The results of the federated and non-federated analysis were almost identical. This is in concordance with the results of a study by Cellamare et al. in which they mathematically have proven that the federated GLM used to implement the federated logistic regression is mathematically identical to centralized variant [29]. It has to be noted that algorithms to compute regressions are never exact. They provide estimates and differences may occur based on the chosen hyperparameter settings. The GitHub repository [30] has been erected to provide source code for those interested to empirically compare results from centralized and federated linear models.

Future perspectives

In the era of having more emphasis on data protection and privacy, benchmarking between hospitals might be more difficult if data pooling is required for the calculation of QIs.
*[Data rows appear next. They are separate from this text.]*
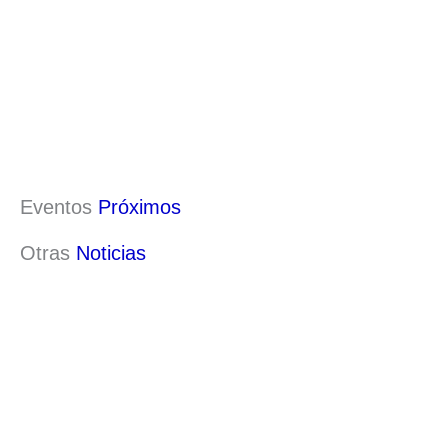
Eventos
Próximos
Otras
Noticias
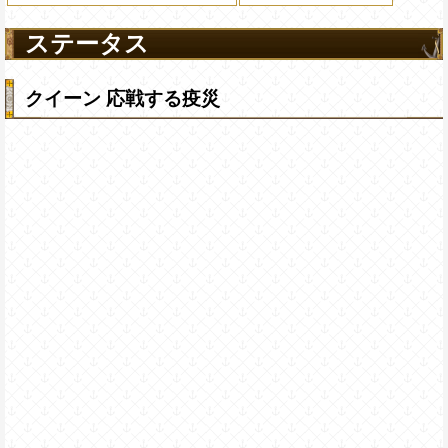
ステータス
クイーン 応戦する疫災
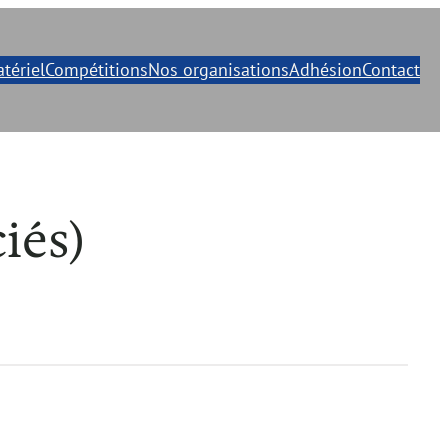
tériel
Compétitions
Nos organisations
Adhésion
Contact
iés)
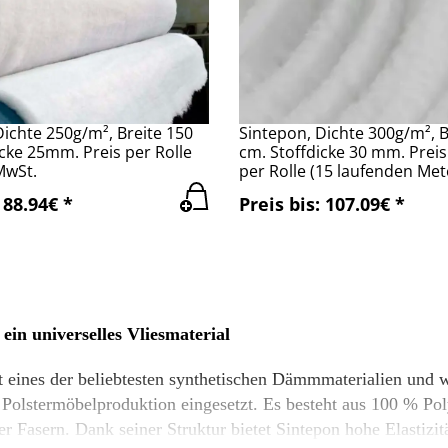
Dichte 250g/m², Breite 150
Sintepon, Dichte 300g/m², B
icke 25mm. Preis per Rolle
cm. Stoffdicke 30 mm. Preis 
MwSt.
per Rolle (15 laufenden Met
 88.94€ *
Preis bis: 107.09€ *
 ein universelles Vliesmaterial
t eines der beliebtesten synthetischen Dämmmaterialien und wi
 Polstermöbelproduktion eingesetzt.
Es besteht aus 100 % Pol
er Fasern.
Dank seiner Struktur bietet Sintepon hohe Elastizi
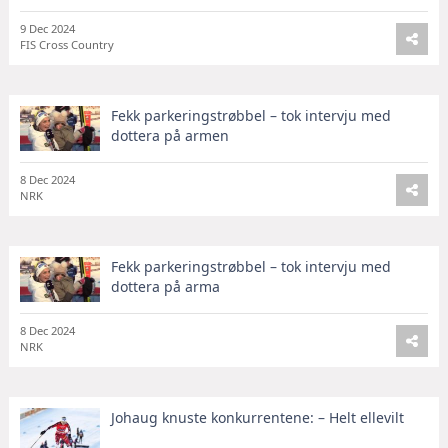
9 Dec 2024
FIS Cross Country
Fekk parkeringstrøbbel – tok intervju med
dottera på armen
8 Dec 2024
NRK
Fekk parkeringstrøbbel – tok intervju med
dottera på arma
8 Dec 2024
NRK
Johaug knuste konkurrentene: – Helt ellevilt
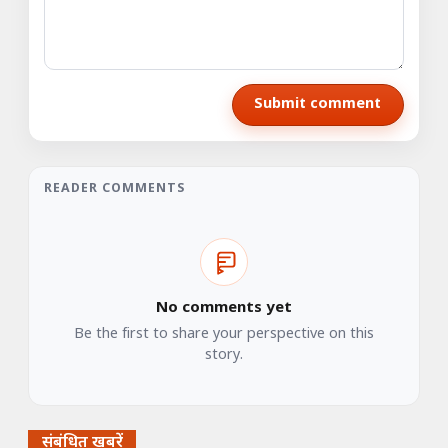
Submit comment
READER COMMENTS
No comments yet
Be the first to share your perspective on this
story.
संबंधित खबरें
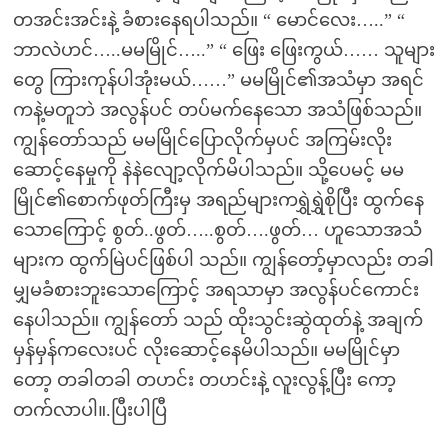
တအင်းအင်းနဲ့ ခံစားနေရပါသည်။ “ မောင်လေး…..” “
ဘာလဲဟင်…..မမမြိုင်…..” “ ဖြေး ဖြေးကွယ်…… သူများ
တွေ ကြားကုန်ပါအုံးမယ်……” မမမြိုင်၏အသံမှာ အရင်
ကနဲ့မတူဘဲ အလွန်ပင် တပ်မက်နေသော အသံဖြစ်သည်။
ကျွန်တော်သည် မမမြိုင်ပြောလိုက်မှပင် အကြမ်းလိုး
ဆောင့်နေမှုကို နဲနဲလျော့လိုက်မိပါသည်။ သို့ပေမင့် မမ
မြိုင်၏စောက်ဖုတ်ကြီးမှ အရည်များကရွှဲရွှဲစိုပြီး ထွက်နေ
သောကြောင့် စွတ်..ဖွတ်…..စွတ်….ဖွတ်… ဟူသောအသံ
များက ထွက်မြဲပင်ဖြစ်ပါ သည်။ ကျွန်တော့်မှာလည်း တခါ
မျှမခံစားဘူးသောကြောင့် အရသာမှာ အလွန်ပင်ကောင်း
နေပါသည်။ ကျွန်တော် သည် ထိုးသွင်းဆွဲထုတ်နဲ့ အချက်
မှန်မှန်ကလေးပင် လိုးဆောင့်နေမိပါသည်။ မမမြိုင်မှာ
တော့ တခါတခါ တဟင်း တဟင်းနဲ့ လူးလွန့်ပြီး ကော့
တက်လာပါ။.ပြီးပါပြီ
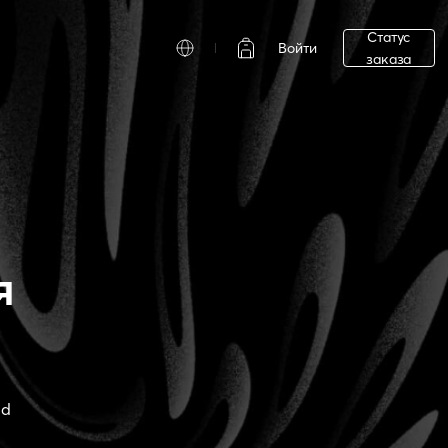
Статус
Войти
заказа
я
ad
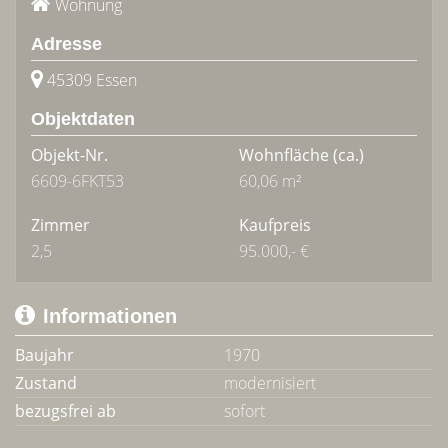
Wohnung
Adresse
45309 Essen
Objektdaten
Objekt-Nr.
Wohnfläche
(ca.)
6609-6FKT53
60,06 m²
Zimmer
Kaufpreis
2,5
95.000,- €
Informationen
Baujahr
1970
Zustand
modernisiert
bezugsfrei ab
sofort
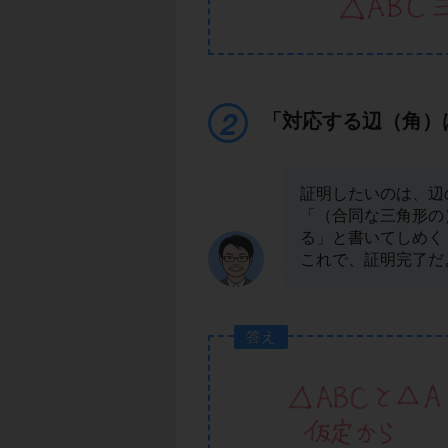
「対応する辺（角）
証明したいのは、辺
「（合同な三角形の
る」と書いてしめく
これで、証明完了だ
答え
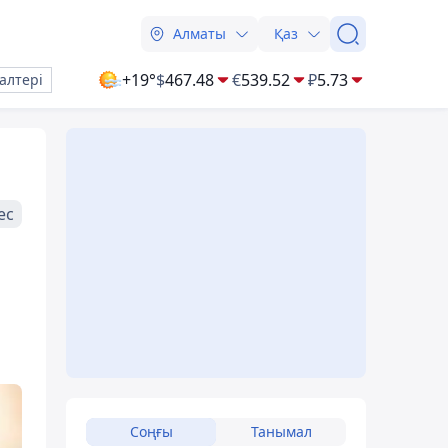
Алматы
Қаз
+19°
$
467.48
€
539.52
₽
5.73
алтері
ес
Соңғы
Танымал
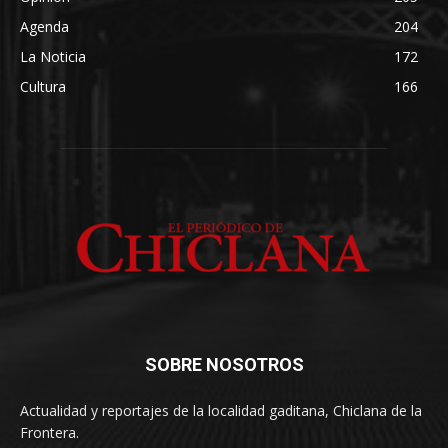
Agenda
204
La Noticia
172
Cultura
166
SOBRE NOSOTROS
Actualidad y reportajes de la localidad gaditana, Chiclana de la
Frontera.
The results of our study reveal that benchmarking using federated PSS was possible which might improve the possibilities to compare benchmarks between countries. For further studies, additional EUSOMA QIs and data of recent years should provide a more comprehensive view of the quality of breast cancer care. This could identify more areas for improvement and open discussions further ultimately improving the quality of care for breast cancer patients. Cancer registries should gather data on treatment and outcomes in a standardized manner following the FAIR principle (Findable, Accessible, Inter-operable, and Reusable), enabling federated learning easier. Automatic digital data extraction from for example cancer registries could decrease the registration burden.

Conclusion

In conclusion, propensity score stratification using federated analytics was successful in comparing QI between two countries, opening future possibilities on comparison of QIs without transfer of privacy-sensitive data and adhering to the highest standards of data governance and patient-privacy.